Only the lines below between the ones containing "left hip: (162, 531)" and "right shoulder: (177, 212)", inclusive, are to be reproduced, each exactly as it stands.

Records from a collection
○ ○ ○ ○ ○

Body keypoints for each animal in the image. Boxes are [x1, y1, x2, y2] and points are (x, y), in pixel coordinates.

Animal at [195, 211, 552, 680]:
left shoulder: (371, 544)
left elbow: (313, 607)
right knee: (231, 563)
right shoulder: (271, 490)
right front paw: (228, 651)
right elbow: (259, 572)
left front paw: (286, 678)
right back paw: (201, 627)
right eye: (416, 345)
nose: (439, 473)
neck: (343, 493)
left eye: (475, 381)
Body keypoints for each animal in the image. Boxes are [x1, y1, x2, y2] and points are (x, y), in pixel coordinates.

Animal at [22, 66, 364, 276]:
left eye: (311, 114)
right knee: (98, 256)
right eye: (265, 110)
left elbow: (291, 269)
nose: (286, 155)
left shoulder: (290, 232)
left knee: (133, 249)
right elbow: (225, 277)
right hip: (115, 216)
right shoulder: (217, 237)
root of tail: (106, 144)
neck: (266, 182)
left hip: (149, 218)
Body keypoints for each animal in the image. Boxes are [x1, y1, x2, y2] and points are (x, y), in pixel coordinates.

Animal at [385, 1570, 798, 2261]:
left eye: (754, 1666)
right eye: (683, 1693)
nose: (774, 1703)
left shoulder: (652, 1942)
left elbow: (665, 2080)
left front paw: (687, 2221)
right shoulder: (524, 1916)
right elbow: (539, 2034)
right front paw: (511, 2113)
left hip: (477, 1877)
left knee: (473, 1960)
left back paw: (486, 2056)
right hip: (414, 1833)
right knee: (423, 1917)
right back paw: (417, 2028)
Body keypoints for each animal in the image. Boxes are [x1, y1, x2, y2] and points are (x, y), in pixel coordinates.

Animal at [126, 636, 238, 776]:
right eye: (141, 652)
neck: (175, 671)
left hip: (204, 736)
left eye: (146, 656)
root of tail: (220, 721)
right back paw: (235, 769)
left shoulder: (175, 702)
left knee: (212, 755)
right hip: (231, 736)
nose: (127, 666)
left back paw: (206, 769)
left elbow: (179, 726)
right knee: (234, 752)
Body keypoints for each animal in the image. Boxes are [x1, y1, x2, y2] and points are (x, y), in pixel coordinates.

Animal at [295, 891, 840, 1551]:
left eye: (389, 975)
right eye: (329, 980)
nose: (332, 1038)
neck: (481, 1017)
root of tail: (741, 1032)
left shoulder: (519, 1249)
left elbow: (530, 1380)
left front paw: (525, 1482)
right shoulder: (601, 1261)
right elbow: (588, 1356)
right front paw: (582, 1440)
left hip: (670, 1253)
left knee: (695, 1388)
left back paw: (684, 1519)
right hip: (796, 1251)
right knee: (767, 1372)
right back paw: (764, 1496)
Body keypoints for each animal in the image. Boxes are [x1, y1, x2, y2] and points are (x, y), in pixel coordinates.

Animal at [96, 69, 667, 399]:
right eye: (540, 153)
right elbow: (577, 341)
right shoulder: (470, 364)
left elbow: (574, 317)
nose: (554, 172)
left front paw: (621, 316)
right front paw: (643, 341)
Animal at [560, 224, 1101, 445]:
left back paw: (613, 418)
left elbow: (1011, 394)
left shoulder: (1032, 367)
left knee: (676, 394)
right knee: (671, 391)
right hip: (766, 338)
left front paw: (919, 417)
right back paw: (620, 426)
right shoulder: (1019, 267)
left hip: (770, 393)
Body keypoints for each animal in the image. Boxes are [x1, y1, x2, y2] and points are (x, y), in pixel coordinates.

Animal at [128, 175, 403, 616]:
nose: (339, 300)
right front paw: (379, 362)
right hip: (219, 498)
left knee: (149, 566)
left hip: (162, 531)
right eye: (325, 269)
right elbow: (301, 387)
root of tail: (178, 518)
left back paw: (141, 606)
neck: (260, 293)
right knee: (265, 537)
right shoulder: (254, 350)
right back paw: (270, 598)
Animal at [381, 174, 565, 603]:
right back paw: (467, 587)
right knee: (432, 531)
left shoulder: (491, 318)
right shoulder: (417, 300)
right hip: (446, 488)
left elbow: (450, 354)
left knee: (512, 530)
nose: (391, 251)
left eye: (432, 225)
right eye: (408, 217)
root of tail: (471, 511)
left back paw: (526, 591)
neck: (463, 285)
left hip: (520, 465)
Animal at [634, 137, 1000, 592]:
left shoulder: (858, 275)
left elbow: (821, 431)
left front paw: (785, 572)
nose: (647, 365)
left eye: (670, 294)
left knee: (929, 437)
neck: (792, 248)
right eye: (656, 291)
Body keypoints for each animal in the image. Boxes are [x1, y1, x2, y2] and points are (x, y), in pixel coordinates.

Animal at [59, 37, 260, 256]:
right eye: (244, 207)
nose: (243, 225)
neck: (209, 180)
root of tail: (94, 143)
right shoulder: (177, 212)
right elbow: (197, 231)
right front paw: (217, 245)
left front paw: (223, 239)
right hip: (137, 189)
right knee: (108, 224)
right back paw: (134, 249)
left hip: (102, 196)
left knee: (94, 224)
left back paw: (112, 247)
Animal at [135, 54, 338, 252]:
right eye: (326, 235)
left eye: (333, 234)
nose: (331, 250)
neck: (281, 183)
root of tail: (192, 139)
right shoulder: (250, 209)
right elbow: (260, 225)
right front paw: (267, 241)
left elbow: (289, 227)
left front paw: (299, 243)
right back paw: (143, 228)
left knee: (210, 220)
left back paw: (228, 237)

○ ○ ○ ○ ○

*Answer box:*
left hip: (162, 531)
right eye: (325, 269)
right elbow: (301, 387)
root of tail: (178, 518)
left back paw: (141, 606)
neck: (260, 293)
right knee: (265, 537)
right shoulder: (254, 350)
right back paw: (270, 598)
Animal at [381, 174, 565, 603]:
right back paw: (467, 587)
right knee: (432, 531)
left shoulder: (491, 318)
right shoulder: (417, 300)
right hip: (446, 488)
left elbow: (450, 354)
left knee: (512, 530)
nose: (391, 251)
left eye: (432, 225)
right eye: (408, 217)
root of tail: (471, 511)
left back paw: (526, 591)
neck: (463, 285)
left hip: (520, 465)
Animal at [634, 137, 1000, 592]:
left shoulder: (858, 275)
left elbow: (821, 431)
left front paw: (785, 572)
nose: (647, 365)
left eye: (670, 294)
left knee: (929, 437)
neck: (792, 248)
right eye: (656, 291)
Body keypoints for each animal in the image. Boxes are [x1, y1, x2, y2] and points are (x, y), in pixel coordinates.

Animal at [59, 37, 260, 256]:
right eye: (244, 207)
nose: (243, 225)
neck: (209, 180)
root of tail: (94, 143)
right shoulder: (177, 212)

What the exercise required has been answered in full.